Ordre des Frères Mineurs Capucins

De la foi

Source: Google Books

Tout ce que l’on peut penser avec le cœur, exprimer avec la langue, voir avec les yeux, toucher avec les mains, tout cela n’est rien en comparaison de ce qui ne peut ni se penser, ni se voir, ni se toucher. Tous les saints et les sages, tant des âges passés que du temps présent et des siècles à venir, ont dit et ont écrit, disent et écrivent, diront et écriront de grandes choses sur Dieu, mais toutes leurs paroles et tous leurs écrits n’ont été, ne sont et ne seront, devant la réalité, que ce qu’un grain de millet est en comparaison du ciel et de la terre; et même, mille fois moins encore. L’Écriture, quand elle parle de Dieu, est semblable à une mère qui bégaye avec son petit enfant, et qui ne serait plus comprise si elle s’exprimait autrement.

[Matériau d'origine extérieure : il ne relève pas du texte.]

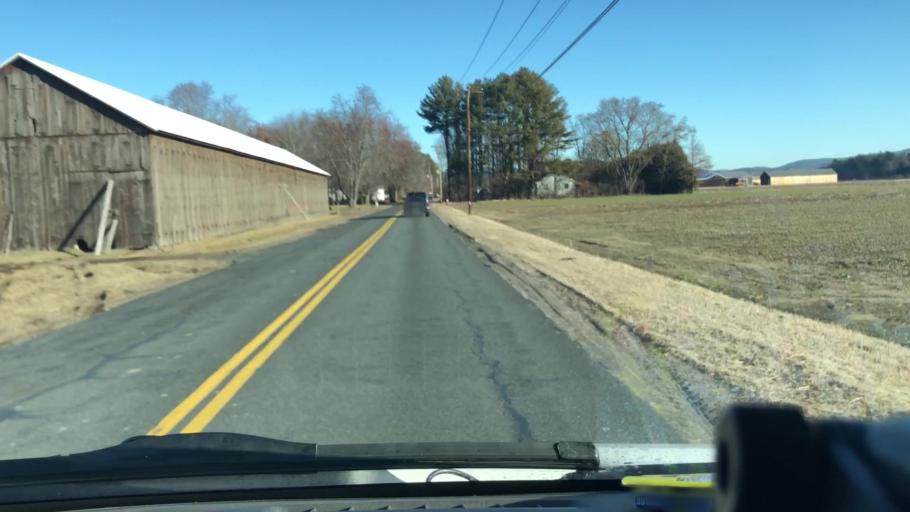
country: US
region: Massachusetts
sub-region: Hampshire County
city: North Amherst
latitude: 42.3899
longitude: -72.5476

Un jour Frère Égide demandait à un juge séculier : Croyez-vous que les dons de Dieu soient d’un grand prix ? — Certainement, répondit le juge. — Eh bien, reprit Frère Égide, je veux vous prouver combien vous êtes inconséquent avec vous-même. A combien estimez-vous tout ce que vous possédez en ce monde? — A mille livres environ, répondit le juge. — Et céderiez-vous ces propriétés pour dix mille livres ? demanda le frère. — Sans hésiter, répliqua le juge. Alors Frère Égide lui dit : Une chose certaine, c’est que tous les biens de la terre ne sont rien en comparaison de ceux qui nous sont réservés dans le ciel. Pourquoi donc ne pas donner à Jésus-Christ ce que vous possédez pour obtenir en échange ces éternelles richesses? Le juge, savant de la misérable sagesse du monde, répondit au frère, qui était la pureté et simplicité même : Dieu vous a rendu sage de sa divine folie; croyez-vous, Frère Égide, qu’il y ait un homme sur la terre, en possession de biens considérables, qui voulût, dans la pratique, se conformer à ce qu’il croit intérieurement ? — Remarquez, mon bien cher frère, répliqua Frère Égide, que tous les saints se sont appliqués à accomplir, autant qu’il était en eux, ce qu’ils savaient et croyaient être de la volonté de Dieu ; et quand ils étaient dans l’impossibilité de pratiquer ce qu’ils souhaitaient, les desirs de leur volonté suppléaient à leur impuissance ; de sorte que ce qu’ils ne pouvaient réellement accomplir était néanmoins regardé comme fait, en vertu des vifs desirs de leur âme.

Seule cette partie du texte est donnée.